--- DATA RECORDS ---

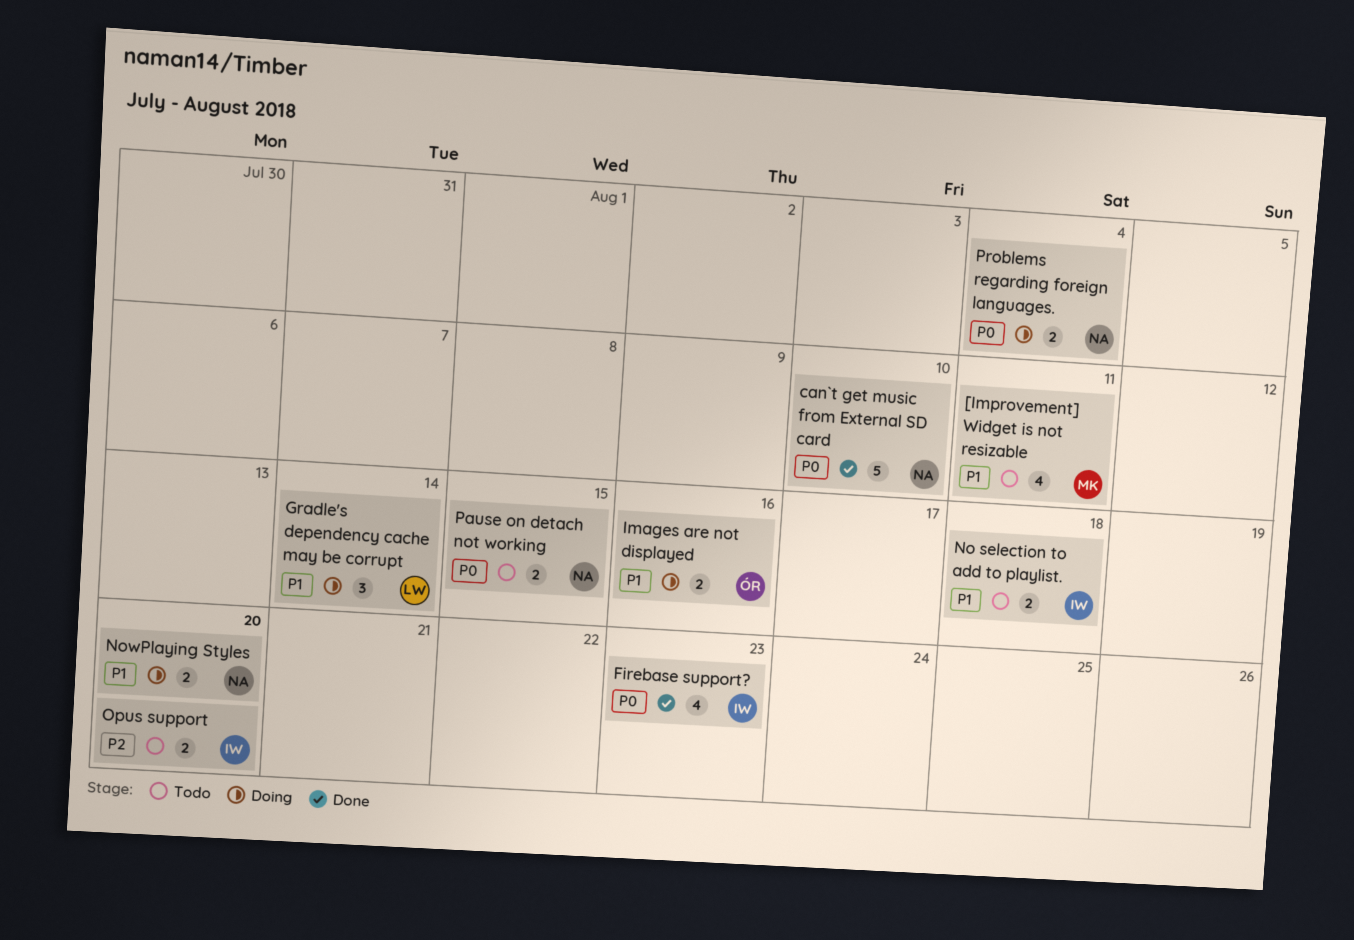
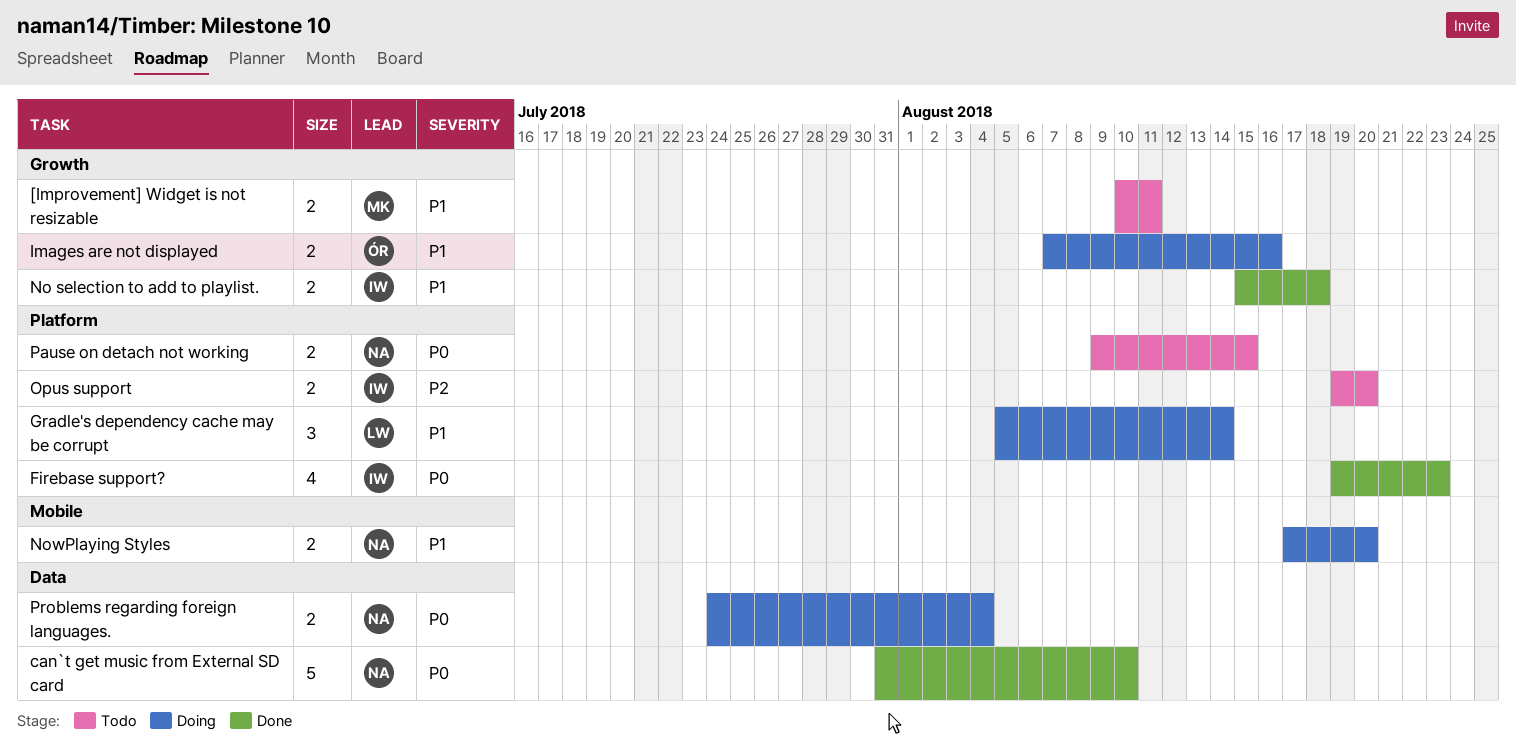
[Improvement] Widget is not resizable, estimate: 4 -> 2
No selection to add to playlist., status: Todo -> Done

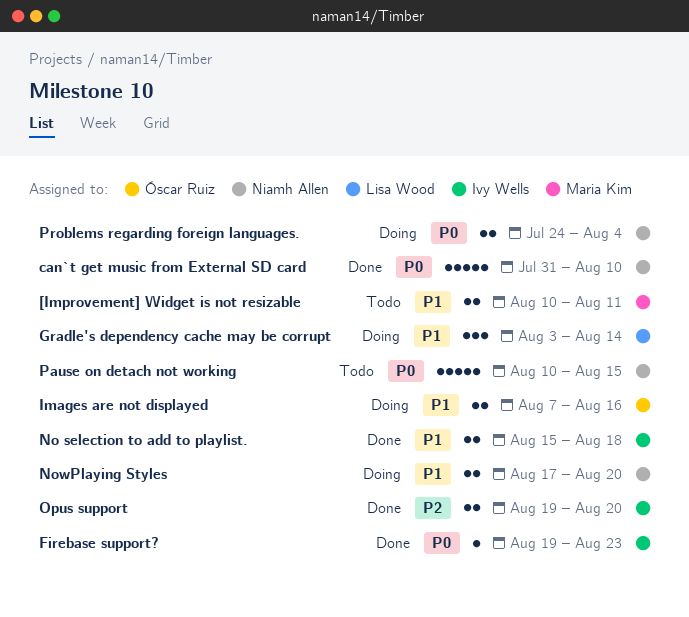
Firebase support?, estimate: 4 -> 1
Gradle's dependency cache may be corrupt, start: Aug 5 -> Aug 3
Opus support, status: Todo -> Done
Pause on detach not working, estimate: 2 -> 5
Pause on detach not working, start: Aug 9 -> Aug 10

---

(ABOUT THIS TASK): Make an exact reproduction of the listing above, without any pictures.

(COMPLETED EXERCISE):
[Improvement] Widget is not resizable, estimate: 4 -> 2
No selection to add to playlist., status: Todo -> Done

Firebase support?, estimate: 4 -> 1
Gradle's dependency cache may be corrupt, start: Aug 5 -> Aug 3
Opus support, status: Todo -> Done
Pause on detach not working, estimate: 2 -> 5
Pause on detach not working, start: Aug 9 -> Aug 10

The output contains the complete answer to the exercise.